A madrugada encontrava Isadora trancada no sótão da Casa das Conchas, os joelhos dobrados contra o peito enquanto a tempestade lá fora sacudia as telhas. A bala deformada rolava entre seus dedos, captando a luz fraca da lamparina. Doze horas haviam se passado desde que fugiram da cabana, e ainda conseguia sentir o gosto salgado do medo em sua boca.

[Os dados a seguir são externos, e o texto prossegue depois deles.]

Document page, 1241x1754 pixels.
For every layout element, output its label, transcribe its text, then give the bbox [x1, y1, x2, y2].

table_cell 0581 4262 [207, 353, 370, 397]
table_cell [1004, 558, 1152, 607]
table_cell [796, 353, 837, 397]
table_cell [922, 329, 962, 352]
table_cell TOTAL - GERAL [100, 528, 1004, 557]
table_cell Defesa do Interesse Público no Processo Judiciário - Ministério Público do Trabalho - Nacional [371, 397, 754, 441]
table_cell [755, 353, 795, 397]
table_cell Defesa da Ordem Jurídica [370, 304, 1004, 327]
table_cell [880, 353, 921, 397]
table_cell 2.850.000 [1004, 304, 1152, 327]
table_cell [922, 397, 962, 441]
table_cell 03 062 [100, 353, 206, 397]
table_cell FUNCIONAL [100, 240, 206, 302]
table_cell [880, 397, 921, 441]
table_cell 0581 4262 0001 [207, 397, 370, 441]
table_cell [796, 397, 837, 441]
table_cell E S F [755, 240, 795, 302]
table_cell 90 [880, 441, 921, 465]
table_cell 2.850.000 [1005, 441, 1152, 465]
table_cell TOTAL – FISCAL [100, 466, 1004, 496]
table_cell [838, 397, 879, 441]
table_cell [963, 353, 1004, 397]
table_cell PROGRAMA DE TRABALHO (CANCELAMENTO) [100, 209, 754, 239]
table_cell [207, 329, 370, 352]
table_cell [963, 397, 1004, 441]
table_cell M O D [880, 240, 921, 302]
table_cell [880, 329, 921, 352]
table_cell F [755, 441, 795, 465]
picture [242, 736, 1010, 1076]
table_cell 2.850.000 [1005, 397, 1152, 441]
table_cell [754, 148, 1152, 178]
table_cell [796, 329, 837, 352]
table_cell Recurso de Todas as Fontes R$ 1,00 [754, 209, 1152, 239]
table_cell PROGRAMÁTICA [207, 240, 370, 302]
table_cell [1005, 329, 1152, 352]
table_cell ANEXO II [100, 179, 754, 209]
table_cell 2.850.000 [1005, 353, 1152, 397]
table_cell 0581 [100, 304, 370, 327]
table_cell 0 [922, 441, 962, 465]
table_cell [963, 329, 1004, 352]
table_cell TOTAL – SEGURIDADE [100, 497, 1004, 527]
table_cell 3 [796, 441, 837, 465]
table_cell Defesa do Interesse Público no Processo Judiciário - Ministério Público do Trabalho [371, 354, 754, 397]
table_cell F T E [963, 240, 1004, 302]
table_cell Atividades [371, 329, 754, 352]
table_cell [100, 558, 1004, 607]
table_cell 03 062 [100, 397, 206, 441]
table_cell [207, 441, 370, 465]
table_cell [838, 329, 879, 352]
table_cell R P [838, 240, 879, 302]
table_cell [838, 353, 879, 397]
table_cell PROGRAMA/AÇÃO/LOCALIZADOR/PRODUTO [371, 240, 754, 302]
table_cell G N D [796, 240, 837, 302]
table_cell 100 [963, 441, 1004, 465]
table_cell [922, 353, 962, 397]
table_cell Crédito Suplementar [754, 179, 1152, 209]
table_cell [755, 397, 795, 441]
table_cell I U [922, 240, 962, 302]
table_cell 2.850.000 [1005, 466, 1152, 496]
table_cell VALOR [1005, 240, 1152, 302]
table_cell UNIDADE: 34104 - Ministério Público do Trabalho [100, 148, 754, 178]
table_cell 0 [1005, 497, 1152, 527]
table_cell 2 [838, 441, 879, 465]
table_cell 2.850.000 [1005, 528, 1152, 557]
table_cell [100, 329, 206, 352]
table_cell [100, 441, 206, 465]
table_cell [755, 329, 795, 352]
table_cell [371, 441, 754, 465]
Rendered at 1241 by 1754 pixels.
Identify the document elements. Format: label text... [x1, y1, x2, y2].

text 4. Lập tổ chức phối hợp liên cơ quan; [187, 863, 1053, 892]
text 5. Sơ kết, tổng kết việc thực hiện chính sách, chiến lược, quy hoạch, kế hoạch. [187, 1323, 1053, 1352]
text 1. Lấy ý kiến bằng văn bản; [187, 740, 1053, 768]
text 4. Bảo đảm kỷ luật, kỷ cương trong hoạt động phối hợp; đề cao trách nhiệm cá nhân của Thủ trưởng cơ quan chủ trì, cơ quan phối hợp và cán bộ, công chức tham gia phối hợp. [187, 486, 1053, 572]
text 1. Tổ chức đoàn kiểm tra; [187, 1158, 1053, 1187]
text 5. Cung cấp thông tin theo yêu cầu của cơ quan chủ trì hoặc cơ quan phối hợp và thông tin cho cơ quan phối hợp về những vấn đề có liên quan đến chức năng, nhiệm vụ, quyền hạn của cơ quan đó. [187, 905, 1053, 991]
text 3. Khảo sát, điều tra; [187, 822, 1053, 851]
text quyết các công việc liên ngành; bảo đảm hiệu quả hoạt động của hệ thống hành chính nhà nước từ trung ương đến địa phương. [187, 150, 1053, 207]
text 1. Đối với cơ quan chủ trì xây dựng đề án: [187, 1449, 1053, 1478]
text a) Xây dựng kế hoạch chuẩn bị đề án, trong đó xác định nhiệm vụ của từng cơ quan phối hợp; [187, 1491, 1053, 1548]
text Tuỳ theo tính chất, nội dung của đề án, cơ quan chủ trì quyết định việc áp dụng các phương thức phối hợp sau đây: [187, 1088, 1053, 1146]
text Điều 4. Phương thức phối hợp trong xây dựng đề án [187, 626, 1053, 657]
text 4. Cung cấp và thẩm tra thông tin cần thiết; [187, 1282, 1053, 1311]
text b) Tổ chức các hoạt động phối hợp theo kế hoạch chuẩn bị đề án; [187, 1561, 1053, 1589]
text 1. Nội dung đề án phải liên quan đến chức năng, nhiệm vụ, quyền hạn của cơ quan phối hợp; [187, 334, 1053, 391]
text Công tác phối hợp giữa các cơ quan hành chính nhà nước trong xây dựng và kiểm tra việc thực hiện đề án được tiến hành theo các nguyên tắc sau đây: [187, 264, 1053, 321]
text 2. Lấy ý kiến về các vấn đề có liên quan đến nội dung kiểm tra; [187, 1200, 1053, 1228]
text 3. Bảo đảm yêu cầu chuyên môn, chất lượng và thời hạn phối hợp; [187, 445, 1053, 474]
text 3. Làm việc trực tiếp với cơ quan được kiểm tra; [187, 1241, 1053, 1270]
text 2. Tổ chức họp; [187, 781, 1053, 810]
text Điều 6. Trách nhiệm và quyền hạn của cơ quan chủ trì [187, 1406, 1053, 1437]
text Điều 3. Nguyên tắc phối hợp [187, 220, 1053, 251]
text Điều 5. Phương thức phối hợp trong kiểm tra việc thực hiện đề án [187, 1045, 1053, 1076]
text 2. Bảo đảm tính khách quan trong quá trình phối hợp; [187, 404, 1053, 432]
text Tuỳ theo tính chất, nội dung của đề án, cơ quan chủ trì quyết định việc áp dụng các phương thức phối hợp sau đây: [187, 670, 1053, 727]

Clara dormitava no sofá abaixo, exausta após horas de discussões acaloradas. "Você está vendo coisas que não existem", dissera ela. "Rafael não estava na água, Isadora. Ninguém pode sobreviver a uma correnteza daquelas."

Mas Isadora sabia o que vira. Assim como sabia que as marcas no pulso de Rafael combinavam perfeitamente com os ferimentos de Daniel na foto. Coincidências demais. Segredos demais.

Uma batida na vidraça a fez saltar. Lá fora, um pássaro negro batia as asas contra o vento, algo brilhante preso em seu bico. Quando abriu a janela, o animal deixou cair seu prêmio no peitoril - uma pequena chave de latão, idêntica à que abrira o baú.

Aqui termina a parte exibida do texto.